Linux may well prove to be a much more powerful player in the market, just as some are predicting, but I would argue the fact it is able to do this has much more to do with the widening of the PC market as a whole, rather than any fault on Microsoft's part.

It should also be remembered that the reason the PC industry is in such a healthy, growth period has to owe something to Microsoft and all it has done over the past two decades to make the PC a viable, mass market commodity. You've got to give the firm its dues.

While Linux distributors are busy trying to make headway into Microsoft's home turf, we have more details of chip giant Intel's invasion of the discreet graphics market, currently dominated by Nvidia and AMD/ATi.

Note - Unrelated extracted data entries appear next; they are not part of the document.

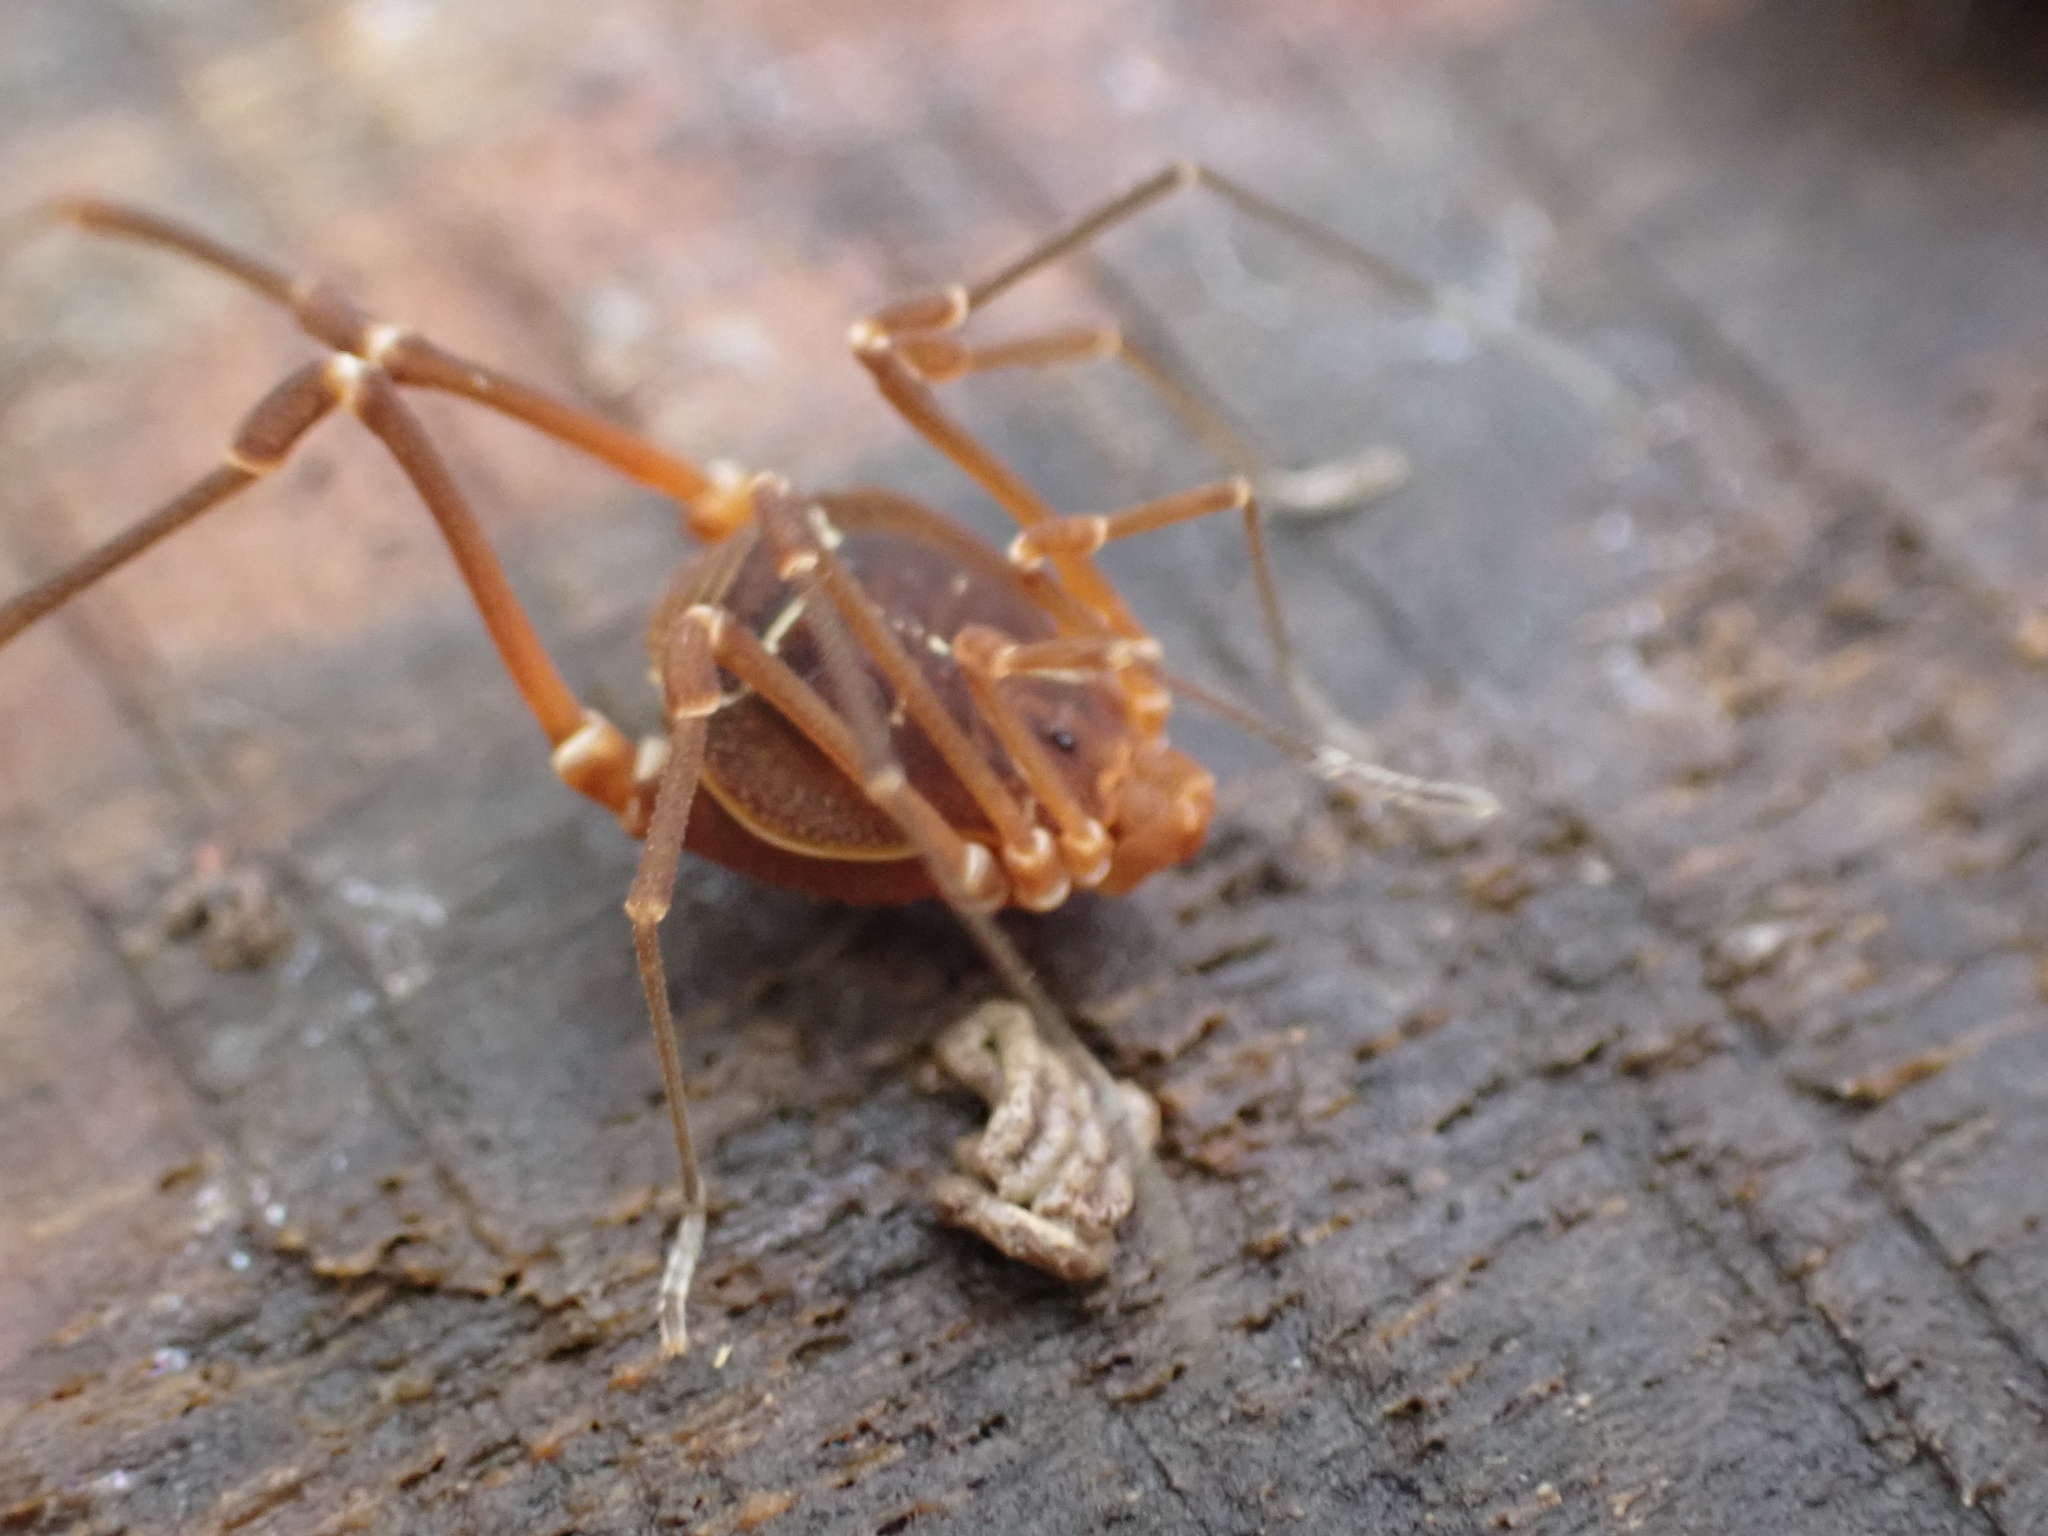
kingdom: Animalia
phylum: Arthropoda
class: Arachnida
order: Opiliones
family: Cosmetidae
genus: Libitioides
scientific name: Libitioides sayi
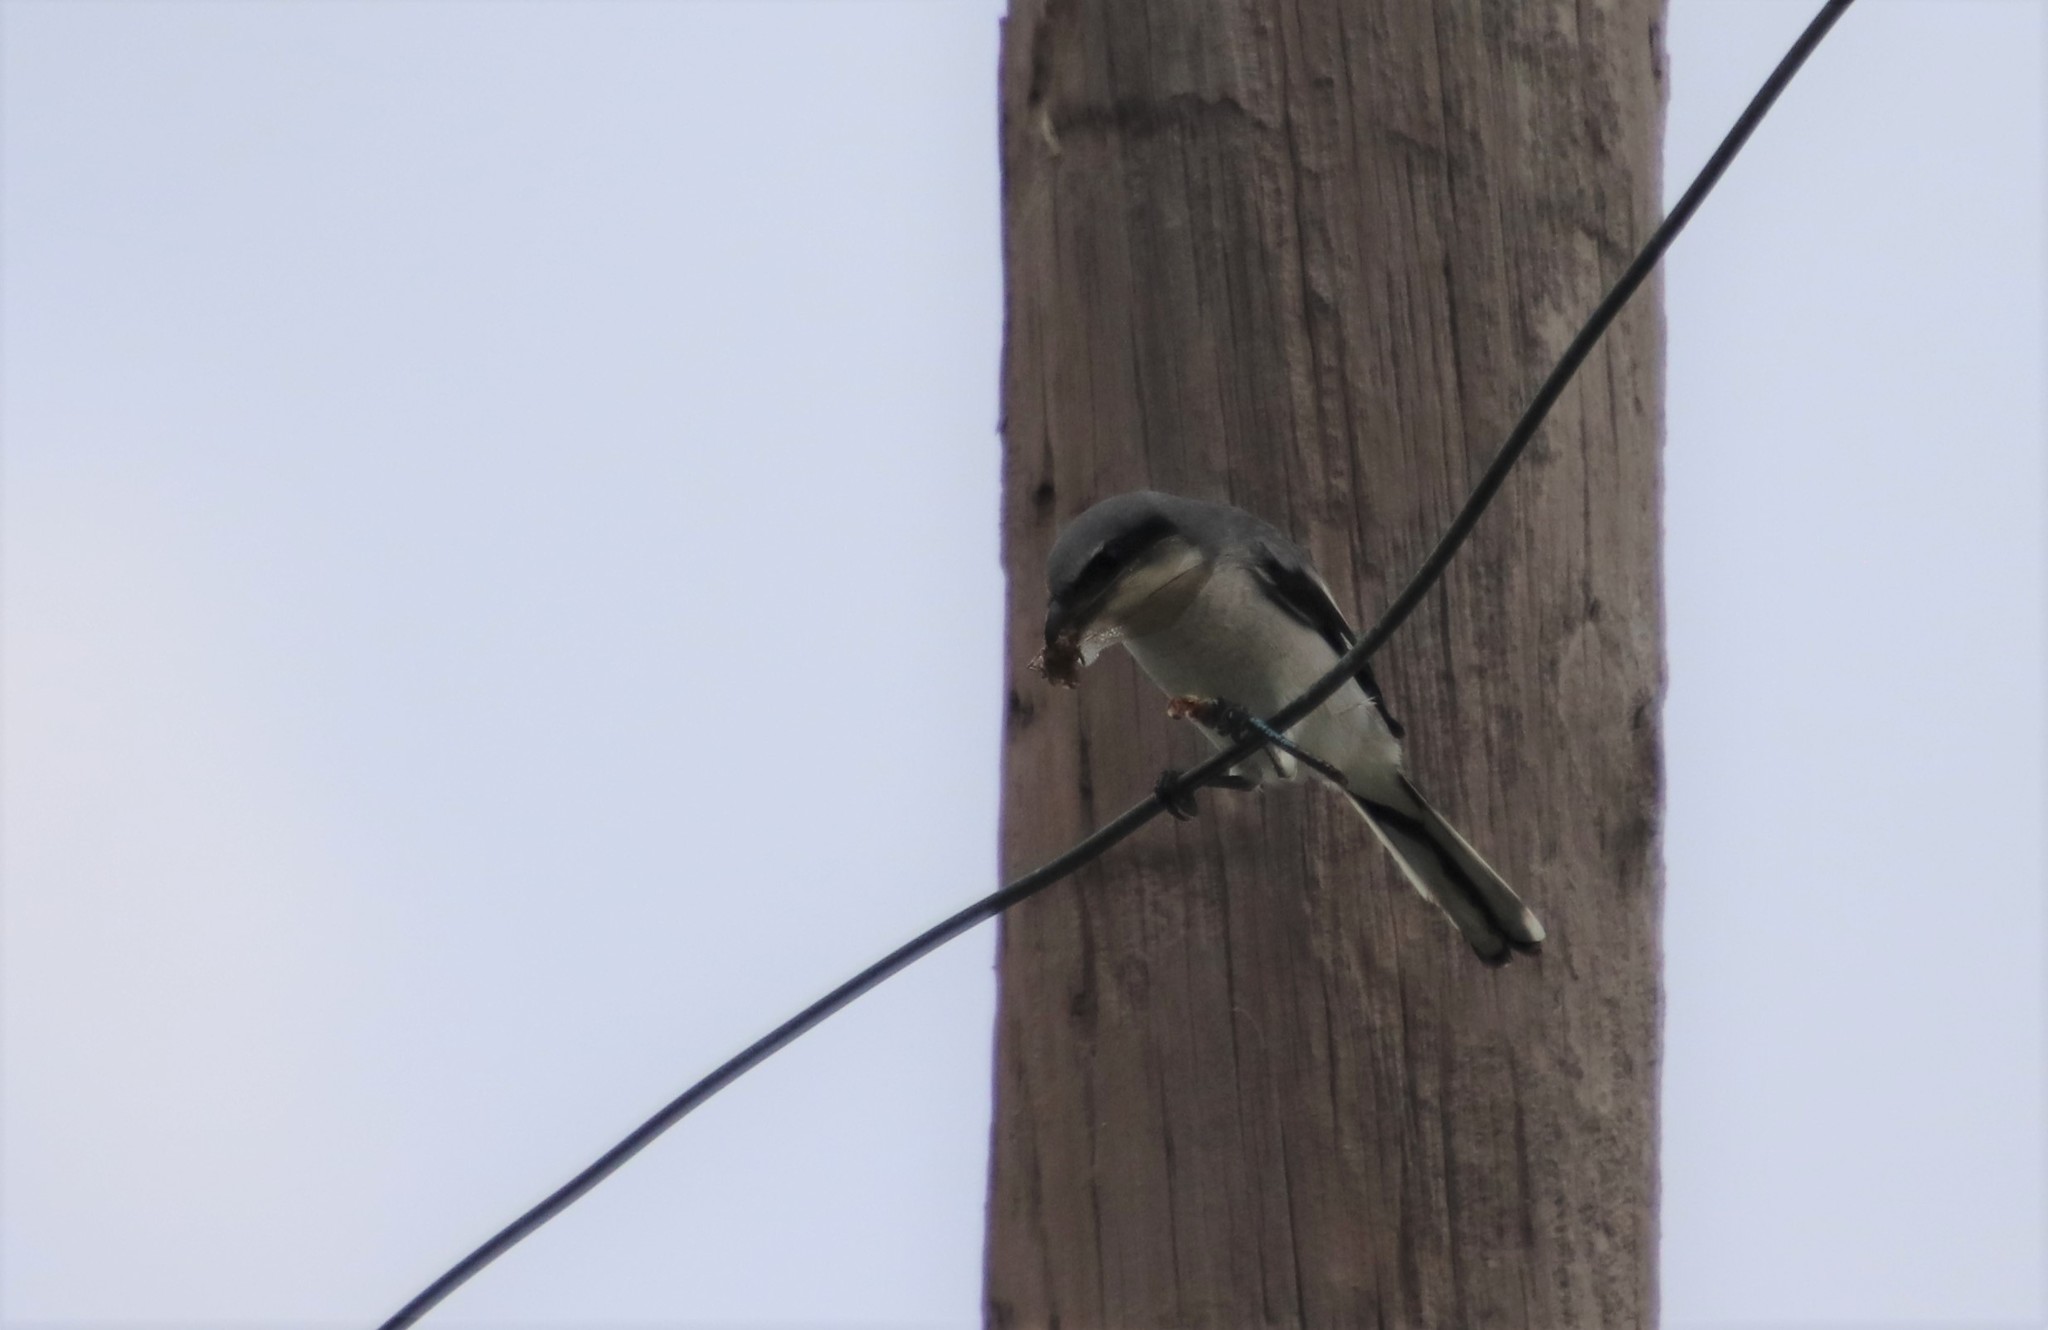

Much still remains unclear as to the actual physical product that will emerge and the immediate ripples that will cause, however the language and details put forward leave no doubt if there ever was any that Intel intends to dramatically shake up not only the hugely lucrative discreet graphics market, but copious other sectors as well, all of which could alter the industry forever.


With all that going on, the UK channel now has a brand new trade organisation, which is promising to make serious waves.

Headed up by PCA chairman Derek Jones, Synaxon UK has decent ground to make such claims, the parent company having already having already cemented itself in the German channel, and significant 'financial clout' put in place to do the same thing in the UK.

And with ever growing pressure on independents coupled with the impending launch of the monolithic Best Buy on our shores, there will be high hopes this provides an effective string to the small retailer's bow.

It certainly looks as though the industry is facing a state of flux on a global as well as on a parochial UK channel level. These are exciting times – and moving with them is the key to making the most out of it. A rolling stone gathers no moss, as they say.